- [Text block]
**********
Another west Eurasian data set of similar size (N = 29; from Dagestan [8]) resulted in a different picture (Fig. 3). The torso of the 29 Darginian HVS-I haplotypes alone (Fig. 3A) already shows two three-dimensional reticulations, suggesting phantom mutations at positions 16280, 16281, 16384 and 16391. When combined with the etalon 13 reticulations were observed in the resulting network torso (Fig. 3B). These data (among others from [8]) were in the centre of a debate [9]. Finally, the authors presented their raw data and thus provided evidence for sequence misinterpretation due to low quality of the raw data [10].

Fig. 3.

Fig. 3

QM network torsi (nps 16024–16400) of a Darginian data set (N = 29). (A) The torso of the 29 haplotypes. (B) The resulting torso of the 29 samples combined with the etalon (N = 231).

3.3. Effect of a high-quality but oversized data set on QM network torsi (N = 786)

Oversized data sets produce crowded network torsi as enormous complexity arises from the high number of condensed haplotypes. Fig. 4A demonstrates an oversized data set by joining four (high-quality) data sets retrieved from the EMPOP database [6,11,12, Lutz-Bonengel et al., unpublished], comprising a total of 786 haplotypes. The resulting torso is still star-like but overloaded and impossible to read. Data sets of such size should be partitioned and then tested independently. Hence, we recommend the application of sample sizes between 200 and 300 haplotypes per query to get useful graphical representations as shown in Fig. 4B (273 Austrian Europeans from [6]). This high-quality Austrian data set exhibits one phylogenetically distant sample, a C5b1 haplotype (nested in macrohaplogroup M) that can be easily identified by the three-dimensional reticulations on the left bottom of the network torso.

Fig. 4.

Fig. 4

QM network torsi of high-quality west Eurasian samples. (A) The torso (nps 16024–16365) of an oversized sample set (N = 786). (B) The torso (nps 16024–16569) of 273 Austrians.

3.4. Application of a Southeast Asian data set to the west Eurasian filter (N = 190)
**********
Structured pose outputs
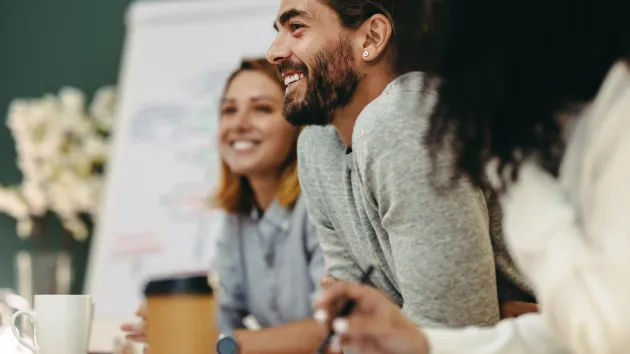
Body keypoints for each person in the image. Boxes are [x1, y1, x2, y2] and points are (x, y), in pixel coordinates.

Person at [313, 0, 630, 353]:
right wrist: (424, 343)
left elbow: (607, 330)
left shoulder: (614, 116)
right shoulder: (557, 123)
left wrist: (516, 171)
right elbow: (579, 331)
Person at [267, 0, 533, 332]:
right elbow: (357, 326)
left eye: (297, 28)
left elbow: (455, 332)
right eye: (278, 32)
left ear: (371, 38)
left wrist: (397, 323)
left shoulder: (404, 117)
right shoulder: (317, 147)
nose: (274, 52)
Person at [121, 58, 328, 354]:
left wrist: (220, 344)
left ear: (298, 125)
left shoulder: (320, 203)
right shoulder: (240, 217)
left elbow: (332, 328)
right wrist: (179, 322)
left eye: (262, 108)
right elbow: (223, 313)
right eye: (229, 110)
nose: (239, 124)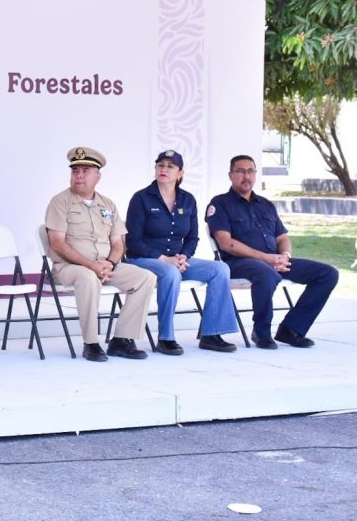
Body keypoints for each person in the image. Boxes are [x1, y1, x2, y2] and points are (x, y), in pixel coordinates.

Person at [205, 154, 339, 349]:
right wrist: (265, 258)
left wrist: (285, 256)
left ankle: (291, 329)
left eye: (250, 171)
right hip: (237, 263)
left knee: (327, 274)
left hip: (273, 261)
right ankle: (261, 332)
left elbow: (282, 238)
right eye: (240, 171)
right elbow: (226, 244)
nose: (246, 176)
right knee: (266, 272)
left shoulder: (266, 205)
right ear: (230, 175)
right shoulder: (220, 203)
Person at [44, 147, 156, 362]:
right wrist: (92, 266)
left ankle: (121, 340)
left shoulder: (108, 204)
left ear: (98, 176)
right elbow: (57, 243)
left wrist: (110, 264)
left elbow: (118, 243)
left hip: (105, 266)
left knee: (146, 277)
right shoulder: (60, 202)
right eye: (75, 171)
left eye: (85, 171)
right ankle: (91, 343)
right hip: (69, 268)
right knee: (88, 278)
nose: (79, 175)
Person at [125, 150, 238, 354]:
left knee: (220, 269)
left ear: (180, 173)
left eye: (170, 166)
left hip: (177, 260)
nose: (164, 169)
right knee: (170, 272)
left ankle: (211, 334)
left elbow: (193, 237)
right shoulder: (141, 198)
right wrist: (164, 259)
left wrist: (184, 256)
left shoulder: (188, 200)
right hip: (144, 259)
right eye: (160, 165)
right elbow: (132, 241)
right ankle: (165, 337)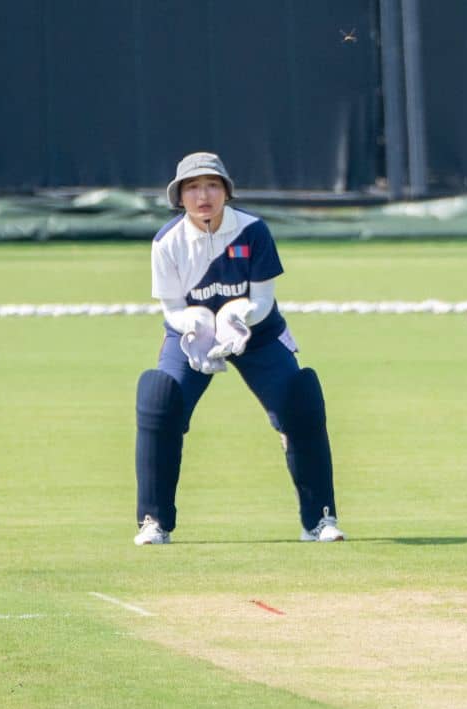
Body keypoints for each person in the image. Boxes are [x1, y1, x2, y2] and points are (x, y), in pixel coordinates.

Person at [132, 151, 344, 545]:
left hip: (257, 333)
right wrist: (192, 322)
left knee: (299, 402)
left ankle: (319, 520)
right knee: (159, 400)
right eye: (193, 188)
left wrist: (240, 315)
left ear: (226, 191)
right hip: (192, 336)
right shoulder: (167, 241)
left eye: (212, 185)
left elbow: (263, 299)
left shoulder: (253, 230)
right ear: (179, 196)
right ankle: (153, 522)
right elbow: (172, 309)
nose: (203, 196)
**********
- [Directions]
Answer these questions about the text on QM network torsi:
(a) How many reticulations appeared in the network torso when the Darginian data set was combined with the etalon?
(b) What range of sample sizes per query does the text recommend?
(c) Within which macrohaplogroup is the C5b1 haplotype of the Austrian data set nested?
The items are separate material and have nothing to do with the text.

- [Solution]
(a) 13
(b) Between 200 and 300 haplotypes
(c) Macrohaplogroup M